Na primeira semana de novembro, concluí uma imersão em gestão de cooperativas de crédito na província de Quebec, Canadá. Além do aprendizado técnico e das trocas enriquecedoras com o movimento cooperativista local, tive a chance de vivenciar um pouco da cultura canadense, marcada pela coexistência de duas identidades distintas — a francófona e a anglófona.
O ex-primeiro-ministro canadense Pierre Trudeau (pai do atual primeiro-ministro Justin Trudeau) certa vez usou a expressão “duas solidões” para descrever o Canadá, referindo-se à separação cultural entre esses dois grupos. No Quebec, a influência francófona é predominante, com o francês como língua oficial e uma identidade cultural que contrasta com o restante do país, majoritariamente anglófono. Essa divisão já foi tema de dois referendos sobre a independência do Quebec, em 1980 e 1995, ambos com resultados apertados, mas que decidiram pela permanência na federação.
Olhando para o Canadá hoje, essa união tem se mostrado uma fonte de força. Como uma única nação, o país tem maior presença e estabilidade no cenário mundial. Dividido, talvez perdesse o peso econômico e geopolítico que desfruta atualmente. Esse exemplo de força coletiva nos lembra dos princípios que sustentam o cooperativismo, no qual atuo, onde a união de indivíduos em torno de um bem maior gera resultados que cada um, isoladamente, dificilmente alcançaria.
No movimento cooperativista no Quebec, especialmente com o caso da Desjardins, vemos um exemplo de como a união pode construir algo poderoso. Como cooperativa de crédito, a Desjardins é mais que uma instituição financeira — é um agente de transformação social, oferecendo oportunidades e fortalecendo suas comunidades. Ao juntar recursos e compartilhar responsabilidades, seus cooperados ganham acesso a uma rede de apoio e a soluções que, sozinhos, não teriam.

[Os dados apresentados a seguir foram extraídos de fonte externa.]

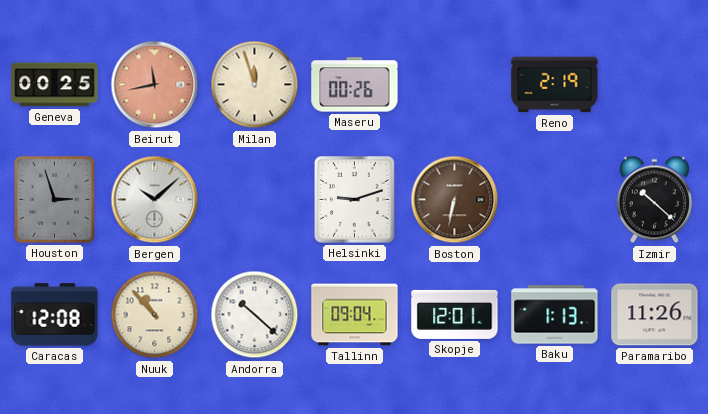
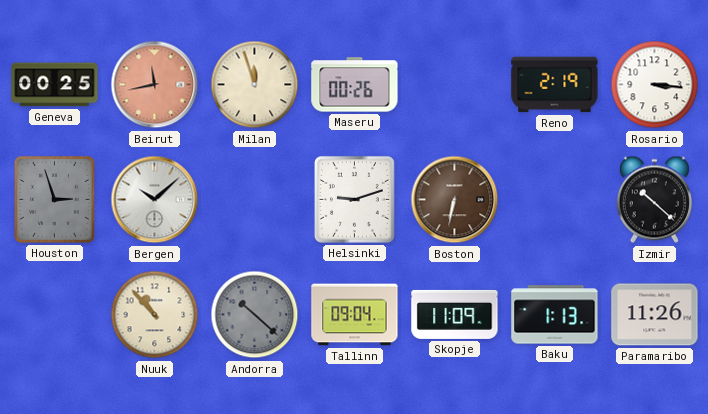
Rosario: none -> 3:16
Caracas: 12:08 -> none
Andorra dial: white -> grey
Skopje: 12:01 -> 11:09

Essa reflexão sobre “duas solidões” unidas por um bem maior também tem muito a dizer ao Brasil de hoje, onde enfrentamos uma crescente polarização política. Nossas divisões internas — que se expressam nas diferentes visões de mundo e, muitas vezes, em um radicalismo que impede o diálogo — podem acabar enfraquecendo o país. Tal como o Canadá decidiu permanecer unido, o Brasil também pode se beneficiar ao olhar para o que realmente importa: objetivos maiores que beneficiem a todos.
No cooperativismo, as diferenças são uma força que possibilita uma pluralidade de soluções e de perspectivas. Da mesma forma, a democracia se fortalece quando buscamos ouvir uns aos outros e construir pontes. Nossas divergências são reais, mas se colocadas em prol de um bem comum, podem ser o caminho para um futuro mais justo e próspero.
O Canadá e o cooperativismo nos ensinam que respeitar diferenças e construir juntos são estratégias poderosas para enfrentar desafios e conquistar objetivos. No fim, o que importa não é se somos “duas solidões”, mas o que escolhemos fazer para construir algo maior.